I was amazed that just two previously uninvolved citizens could reverse a landmark political decision by relying only on their passion for skiing and their ability to motivate their friends, neighbors, and total strangers to sign onto their cause. After I submitted the article, and despite having moved to town only six months earlier, I immediately offered my help to these men in the event that they took the public-access issue further. Their energy was positive, engulfing, and focused on directly improving local relationships and resources, and I wanted in. I cofounded MLTPA with one of those original two community activists in 2007.
3. What do you hope will be the biggest take-aways for the attendees who participate in your workshop?
I hope that attendees will come away from my workshop with renewed spirit and purpose for their particular cause and with the information they need to rally their fellow community members together into an effective, cohesive team. I hope also that they are inspired to pursue the unknown and to see inexperience as a chance to grow rather than a reason to quit.
4. How do you see women and girls in the local and global communities affecting the future?
I find that women tend to band together with relative ease once they discover a commonality among them, and that this shared experience or interest often becomes the cornerstone of broader, long-term, trusting relationships. It is this type of natural solidarity that will enable groups of women to stand up for and take action on what matters to them most. That their devotion ripples out and positively affects others locally, regionally, nationally, and globally is a sometimes unintended, but always welcomed, consequence.
5. Why is it so important to participate in groups and events that connect women and feature their talents, ideas and solutions right now?
In addition to being instant team-builders, women also are great communicators—as both speakers and listeners. Bringing them together in groups and events provides opportunity for women to broaden their networks, recruit supporters, and impart their messages in a friendly, positively energized environment.
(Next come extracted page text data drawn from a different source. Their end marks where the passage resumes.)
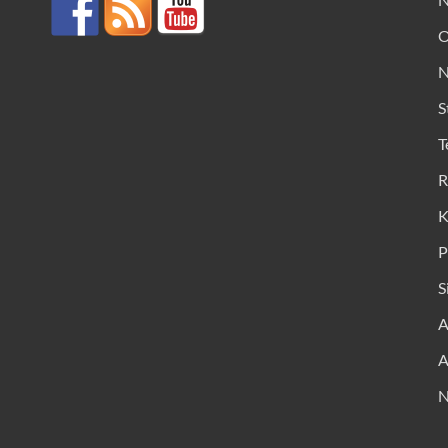
O
N
S
T
R
K
P
S
A
A
N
Whether an attendee comes seeking help with a project or seeking to provide assistance and insight to another, she becomes part of an ongoing conversation that benefits every other participant exponentially. Sharing stories of triumphs and lessons learned leads to the formation of vital partnerships that can reinvent themselves to suit opportunity.
6. What is your message to women around the world?
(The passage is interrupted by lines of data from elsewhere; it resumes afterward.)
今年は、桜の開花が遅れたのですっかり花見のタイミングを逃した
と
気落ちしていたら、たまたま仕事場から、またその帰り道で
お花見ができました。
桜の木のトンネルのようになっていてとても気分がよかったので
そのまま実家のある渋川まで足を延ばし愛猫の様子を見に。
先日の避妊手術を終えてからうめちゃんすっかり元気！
Not knowing how to do something does not mean it cannot be done. Rely on your passion to propel you toward others who can help you achieve your goals, and embrace your ignorance as a blank canvas on which you will learn to paint something beautiful and new.
Kim,
Great job! It is amazing to me that someone so young has such insight, especially on women. You hit the bulls eye on the target. I like the that you understand that women are communicators as well as not knowing something does not mean that it cannot be done. Are environment needs saving. Baby steps turn into miles. Keep spreading the word. Maybe one day our world will get it.